The Carey Treatment
The Maine Supreme Judicial Court affirmed the order of a single justice in a matter involving an attorney who was subject to a 2016 stayed suspension with extensive conditions
In September of 2018, following a three-day hearing on the pending matters, the single justice entered an order finding that Carey had, on numerous occasions, engaged in criminal conduct and violated court orders, all in contravention of the Rules. After holding a sanctions hearing several months later, the single justice entered an order suspending Carey’s license to practice law for three years, see M. Bar R. 13(g)(4), 21(a)(1), (a)(3), (b)(6), with certain conditions to be satisfied while the suspension is in effect. Carey appealed to us, see M. Bar R. 13(g)(4), and we affirm the judgment.
Bar Counsel calls such attorneys “frequent flyers”
Carey is no stranger to attorney disciplinary proceedings. Since he was admitted to the Maine Bar in 2006, his license to practice law in this State has been suspended no fewer than three times—not including the most recent suspension order—for violations of the rules of ethics governing attorney conduct.
After the 2016 stayed suspension
In April of 2018, while Carey was still subject to the conditions established in the 2016 order, the Board learned that he had engaged in conduct that resulted in an order for protection from abuse being entered against him the previous month by the District Court (Rumford, Mulhern, J.) The Board petitioned the court to immediately activate the 2016 suspension of his license. Later that month, after holding a hearing, the single justice (Warren, J.) entered an order suspending Carey’s license pending the final resolution of the case based in part on a preliminary finding that Carey had engaged in criminal activity, namely, unlawful sexual contact and assault.
The criminal conduct involved the following
In the spring of 2017, Carey rented a room in his house to a woman whom he had met years before when she was a client of his father, who is also an attorney. While the woman lived in his house, Carey propositioned her for sex a number of times, but each time the woman declined, at one point telling him that his repeated advances were offensive.
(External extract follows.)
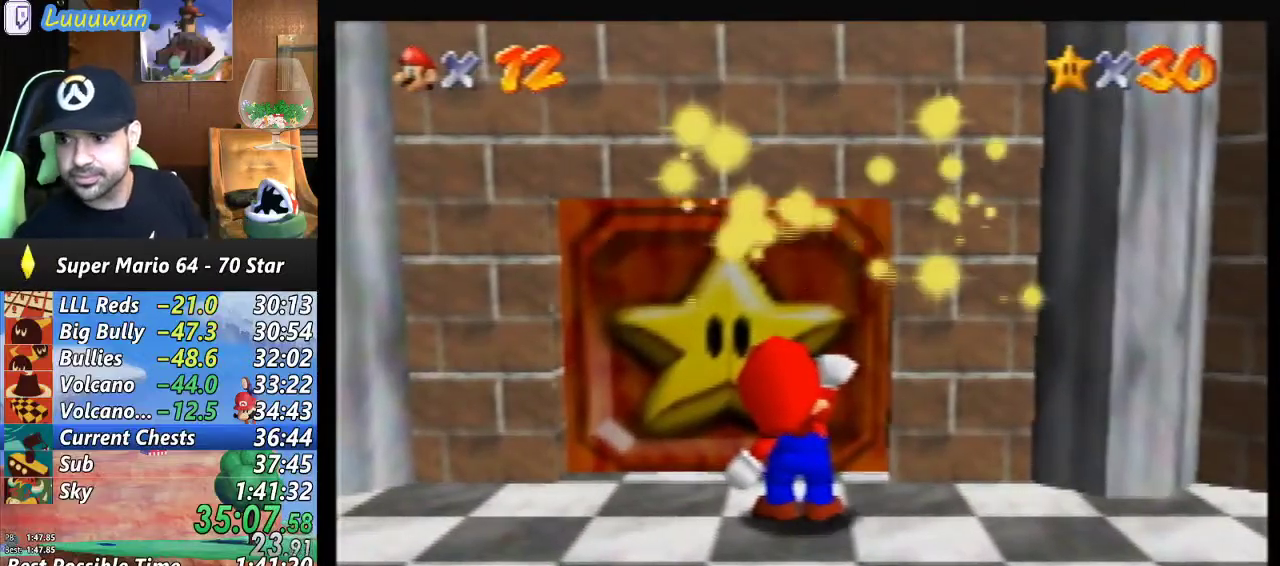
{"buttons": ["B"], "left_stick": "center", "events": [[100, "B", "up"], [167, "B", "down"], [267, "B", "up"], [333, "B", "down"], [400, "B", "up"], [500, "B", "down"]]}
After moving out of Carey’s house in late 2017, the woman lived with her boyfriend, but that relationship became abusive, and the woman returned to Carey’s home. Carey agreed that she could stay in his home without paying rent in exchange for cleaning and doing other work around the house, but as part of the arrangement he expected the woman to have sex with him, and he continued to ask her to do so. Having just left an abusive relationship, the woman was dependent on Carey for housing, so despite Carey’s unwelcome advances, she had little choice but to stay there.
While the woman lived in Carey’s house during both periods, Carey made unwanted physical advances toward her a number of times, including one time when he entered her bedroom at night and touched her legs and between her thighs, and another time when he stepped in front of her while she sat on the couch, pulled her head against his crotch, and in crude terms asked her to perform oral sex on him. Each time, the woman rebuffed Carey.
He then evicted her and she obtained an order of protection from his abuse
There is more. Carey had appealed the protection order. While the appeal was pending, Carey met with counsel for the woman and, in what Carey later described as an offer of “settlement,” provided the attorney with a number of documents he had drafted. One of the documents contained a statement that the woman would sign and submit to the single justice in this matter and to the Board, stating that “things have been blown out of proportion and Seth Carey did not abuse me.” Another document drafted by Carey was an agreement that would require the woman to file a motion in the disciplinary proceeding to “vacate the prosecution” of Carey. That agreement would also require the woman to file a motion to vacate the findings of abuse made by the District Court in the protection proceeding, and it provided that once the protection order was vacated, Carey would convey title to his car to the woman. Pursuant to the proposed agreement, if Carey’s law license were reinstated by October 1, 2018, Carey would pay the woman $1,000. All of the terms that Carey proposed were to be made subject to a nondisclosure provision stating that “[n]one of the details of any of this agreement are to be released to the public or anyone not associated with this agreement.”
The proposed agreement was found to be unethical in addition to the violations found of the 2016 order.
To the extent that Carey has properly preserved issues for our review, we find no error in any of the single justice’s findings of fact, his legal determinations and conclusions, his discretionary calls, and his management of the proceedings. All the factual findings contained in the September order are supported by competent record evidence, and the December order presents a measured and thoughtful analysis of Carey’s conduct and determination of the nature and duration of the sanctions imposed for Carey’s ethical violations.